In happier news, tonight we have the annual dinner for Media Studies seniors at the Villa Romana in San Francisco. That's where we had it last year, and I thought it a big success. I don't think students want their senior years to dribble away in a series of fragmented moments. This will be a pause, a signpost. Friends will be embraced. Faculty will be honored.

The last week of my own senior year of college went by well enough without such a moment, I recall. From one point of view, that last week was one big moment, a great holding of breath. E. and I had been secretly married for six months, and if that fact had emerged, even at the last minute, I would have been tossed out of school, and my lovely fellowship at Duke lost as well.

You may say: secretly married? Expelled??!! There you have Whooping Jesus Bible College in a nutshell, and why my memories are less than fond.

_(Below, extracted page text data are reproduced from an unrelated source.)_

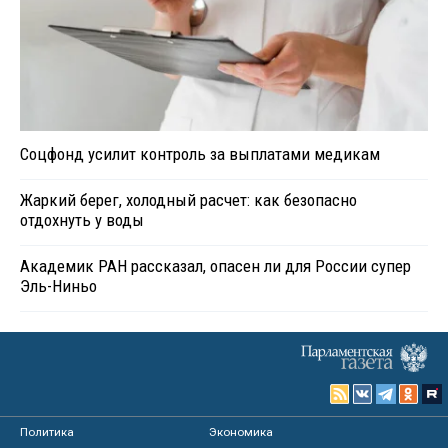
Соцфонд усилит контроль за выплатами медикам
Жаркий берег, холодный расчет: как безопасно
отдохнуть у воды
Академик РАН рассказал, опасен ли для России супер
Эль-Ниньо
Политика
Экономика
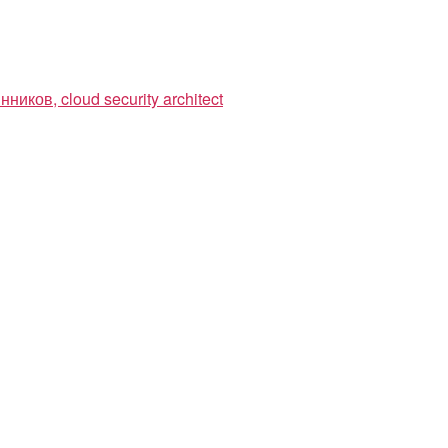
ков, cloud security architect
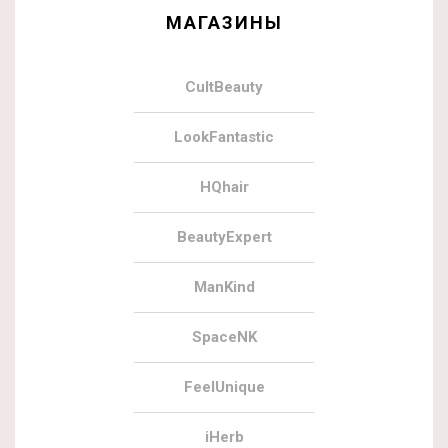
МАГАЗИНЫ
CultBeauty
LookFantastic
HQhair
BeautyExpert
ManKind
SpaceNK
FeelUnique
iHerb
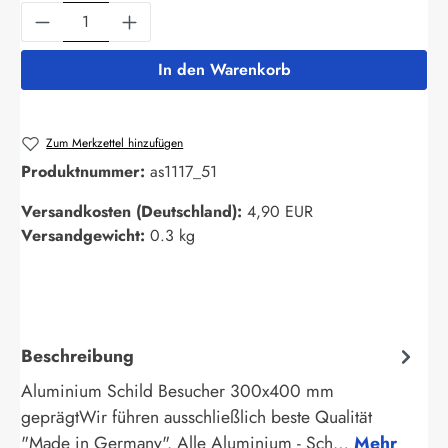
Produkt Anzahl: Gib den gewünschten Wert ein
In den Warenkorb
Zum Merkzettel hinzufügen
Produktnummer:
as1117_51
Versandkosten (Deutschland):
4,90 EUR
Versandgewicht:
0.3 kg
Beschreibung
Aluminium Schild Besucher 300x400 mm
geprägtWir führen ausschließlich beste Qualität
"Made in Germany". Alle Aluminium - Sch…
Mehr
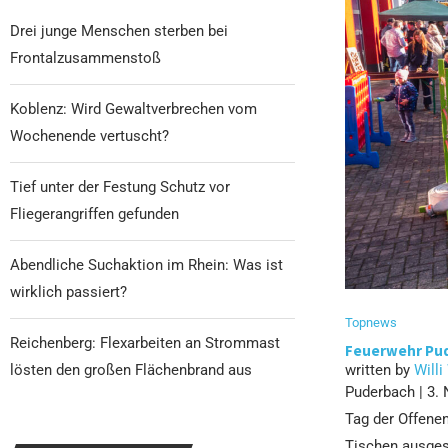
Drei junge Menschen sterben bei
Frontalzusammenstoß
Koblenz: Wird Gewaltverbrechen vom
Wochenende vertuscht?
Tief unter der Festung Schutz vor
Fliegerangriffen gefunden
Abendliche Suchaktion im Rhein: Was ist
wirklich passiert?
Topnews
Reichenberg: Flexarbeiten an Strommast
Feuerwehr Pud
lösten den großen Flächenbrand aus
written by
Willi
Puderbach | 3.
Tag der Offenen
Tischen ausgest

I'd already been expelled once my senior year, for having a roommate whose oil lamp set the room on fire. Not ciggies. Certainly not the dopeawanna, of which I knew nothing. It was just an oil lamp that turned over on his desk when we were out of the room.

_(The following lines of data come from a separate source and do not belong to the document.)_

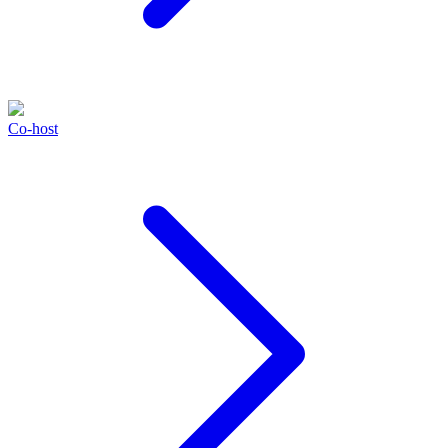
Co-host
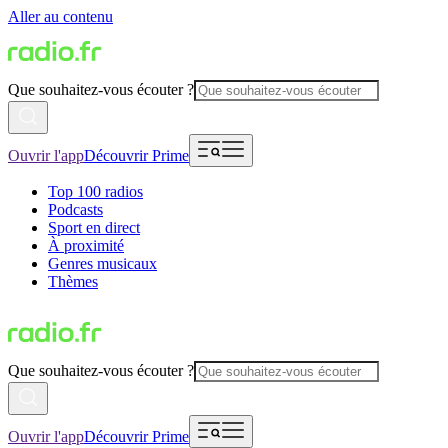
Aller au contenu
Que souhaitez-vous écouter ?
Ouvrir l'app
Découvrir Prime
Top 100 radios
Podcasts
Sport en direct
À proximité
Genres musicaux
Thèmes
Que souhaitez-vous écouter ?
Ouvrir l'app
Découvrir Prime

What I remember -- my signpost -- from those final days is the night before graduation. (E. was driving in from Detroit the next day; we would announce our marriage to our parents in the parking lot outside the gym immediately after I had my degree in hand.)

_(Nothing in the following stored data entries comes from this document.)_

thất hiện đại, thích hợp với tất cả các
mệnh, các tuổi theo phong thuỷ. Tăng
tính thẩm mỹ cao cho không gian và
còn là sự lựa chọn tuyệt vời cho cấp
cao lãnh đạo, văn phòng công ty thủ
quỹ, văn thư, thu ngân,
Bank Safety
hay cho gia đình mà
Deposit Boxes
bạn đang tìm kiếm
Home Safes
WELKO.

Carl Haaland suggested we drive down to Ball State in Muncie to see a student production of Christopher Fry's "The Lady's Not for Burning."

In his car. In that vintage Volvo. I considered him quite the sophisticate.

I remember the play and then the drive back through the dark Indiana countryside afterwards, remember it so clearly. Carl and I talked about the future, and its uncertainty, but also how it was going to be okay, Vietnam or not. (As it turned out, Carl went. I didn't.)

I thought about telling him E. and I were secretly married, but ... no. No point showing off, and he was a pretty religious fellow, Volve or not, maybe more than he let on. Still, this conversation, this good fellowship, has to mean something, I thought, because this is a moment meant to mean.

But it didn't. Fifteen years later, after I had got the rest of my degrees, lost a job, moved around, come here to work for the San Francisco Chronicle, I got a note from Carl. He and his family were going to be driving through, from Arizona on the way to Oregon, and he wanted to stop by.

I wrote back saying he was so very welcome. As long as he didn't talk about Jesus. Because I didn't talk about Jesus anymore. And I never heard from him again.